Building pan-genome infrastructures for crop plants and their use in association genetics

Abstract

Pan-genomic studies aim at representing the entire sequence diversity within a species to provide useful resources for evolutionary studies, functional genomics and breeding of cultivated plants. Cost reductions in high-throughput sequencing and advances in sequence assembly algorithms have made it possible to create multiple reference genomes along with a catalogue of all forms of genetic variations in plant species with large and complex or polyploid genomes. In this review, we summarize the current approaches to building pan-genomes as an in silico representation of plant sequence diversity and outline relevant methods for their effective utilization in linking structural with phenotypic variation. We propose as future research avenues (i) transcriptomic and epigenomic studies across multiple reference genomes and (ii) the development of user-friendly and feature-rich pan-genome browsers.
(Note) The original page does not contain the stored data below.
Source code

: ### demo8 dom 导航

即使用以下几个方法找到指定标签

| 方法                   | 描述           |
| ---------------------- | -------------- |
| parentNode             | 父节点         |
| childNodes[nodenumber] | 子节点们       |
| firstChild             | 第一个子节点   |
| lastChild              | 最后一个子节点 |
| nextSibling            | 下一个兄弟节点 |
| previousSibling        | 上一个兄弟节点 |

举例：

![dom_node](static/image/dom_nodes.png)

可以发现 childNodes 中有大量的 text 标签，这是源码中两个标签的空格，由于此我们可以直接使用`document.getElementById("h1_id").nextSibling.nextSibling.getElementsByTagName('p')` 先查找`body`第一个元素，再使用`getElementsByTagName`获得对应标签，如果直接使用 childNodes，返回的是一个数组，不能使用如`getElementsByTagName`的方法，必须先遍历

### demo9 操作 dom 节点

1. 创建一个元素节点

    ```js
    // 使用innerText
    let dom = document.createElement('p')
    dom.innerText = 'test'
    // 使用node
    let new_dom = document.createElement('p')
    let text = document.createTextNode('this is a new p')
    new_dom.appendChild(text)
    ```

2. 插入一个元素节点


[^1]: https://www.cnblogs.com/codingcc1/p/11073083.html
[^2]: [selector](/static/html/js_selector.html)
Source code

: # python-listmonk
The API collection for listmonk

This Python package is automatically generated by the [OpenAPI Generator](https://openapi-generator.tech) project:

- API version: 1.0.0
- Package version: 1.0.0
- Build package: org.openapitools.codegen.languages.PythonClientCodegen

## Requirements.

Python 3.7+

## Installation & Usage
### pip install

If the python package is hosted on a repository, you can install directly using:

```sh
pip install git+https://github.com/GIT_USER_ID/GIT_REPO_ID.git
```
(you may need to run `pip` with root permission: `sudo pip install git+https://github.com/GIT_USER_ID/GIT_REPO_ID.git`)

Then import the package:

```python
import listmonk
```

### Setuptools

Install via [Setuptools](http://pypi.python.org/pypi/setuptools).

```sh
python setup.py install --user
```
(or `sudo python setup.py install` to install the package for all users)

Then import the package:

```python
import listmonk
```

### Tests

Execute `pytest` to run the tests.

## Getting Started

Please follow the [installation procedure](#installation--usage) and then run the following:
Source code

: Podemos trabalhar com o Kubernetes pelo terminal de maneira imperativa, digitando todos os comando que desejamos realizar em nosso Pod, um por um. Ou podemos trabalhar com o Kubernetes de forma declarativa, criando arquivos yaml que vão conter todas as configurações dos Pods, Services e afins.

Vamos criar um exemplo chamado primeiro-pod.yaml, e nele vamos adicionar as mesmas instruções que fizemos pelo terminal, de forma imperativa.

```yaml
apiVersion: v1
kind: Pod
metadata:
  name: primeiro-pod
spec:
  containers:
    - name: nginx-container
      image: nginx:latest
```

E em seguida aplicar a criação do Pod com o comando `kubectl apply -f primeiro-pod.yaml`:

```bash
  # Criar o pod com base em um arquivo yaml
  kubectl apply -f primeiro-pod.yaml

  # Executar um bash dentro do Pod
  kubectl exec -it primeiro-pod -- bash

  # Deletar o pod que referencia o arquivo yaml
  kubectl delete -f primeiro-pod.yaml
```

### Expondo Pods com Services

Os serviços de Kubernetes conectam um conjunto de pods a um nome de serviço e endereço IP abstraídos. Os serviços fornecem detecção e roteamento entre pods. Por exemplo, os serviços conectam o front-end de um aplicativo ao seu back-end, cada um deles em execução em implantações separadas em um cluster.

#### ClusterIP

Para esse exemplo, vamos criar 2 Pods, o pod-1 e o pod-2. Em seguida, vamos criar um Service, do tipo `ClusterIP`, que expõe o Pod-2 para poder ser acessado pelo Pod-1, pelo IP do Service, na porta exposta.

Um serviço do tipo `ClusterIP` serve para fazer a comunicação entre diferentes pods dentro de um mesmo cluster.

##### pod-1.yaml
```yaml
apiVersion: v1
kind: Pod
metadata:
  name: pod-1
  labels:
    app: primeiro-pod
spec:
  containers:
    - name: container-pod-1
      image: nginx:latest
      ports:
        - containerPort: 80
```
Keywords: association genetics; crop plants; genome sequencing; genomics; pan-genome.

Figure 1

Pan-genome selection and construction. Representative genotypes are chosen from genetically diverse populations based on genome-wide genotypic data for ex situ germplasm collections. Chromosome-scale genome assemblies are built for a small, but representative core set. The pan-genome compartments such as core (i.e. genomic sequences present in all individual of a species) and variable (i.e. sequences found in some/few individuals) are identified from the de novo assemblies.

Figure 2

A pan-genome workflow. (a) A representative core set of accessions is selected from the domesticated and wild gene pools. Accessions from secondary and tertiary gene pools are added to build the pan-genome at genus level. (b) Reference-quality genomes (represented in coloured hexagons) are generated for a small set of accessions and aligned to each other to catalogue the small, medium and large variants (SVs) including insertion, deletion, inversion and translocation. (c) Binary SVs (large insertions and deletions) are genotyped (Fig. 3 for genotyping strategy) in a wider panel of germplasm using short-read sequencing. Each hexagon order represents individual genome from distinct accessions. (d) A combination of assemblies and resequencing data underpins genetic analyses such as GWAS and population genetic inquiries into pan-genome complexity. Accessory functional data on gene expression and gene profiles will decorate pan-genomes to assist hypothesis generation. All information is provided to research community in a user-friendly web interface (browser).

Figure 3

Pan-genome representation and GWAS with SV. (a) A pan-genome graph is constructed from the alignment of chromosome-scale sequence assemblies. This graph represents all types of genetic variants. Sections of the genome are shown as coloured hexagons. Each colour represent one genotypes. SV are represented by different paths through the graph. Tools for constructing and working with pan-genome graphs under active development. Two alternative approaches to capture pan-genomic information in genetic analyses are currently being used. (b) SVs between these genomes are detected from alignments against a common reference genome. Single-copy regions are extracted from the assemblies (mauve colour) and overlapped with SV (orange colour). Single-copy k-mers residing in SVs are extracted and their abundance is ascertained in short-read data from a diversity panel to genotype the underlying SV. (c) Reference-free approaches select k-mers directly from short-read data of a diversity panel without the need of genome assemblies. Matrices of k-mer counts from either single-copy or reference-free approaches are used as markers in GWAS.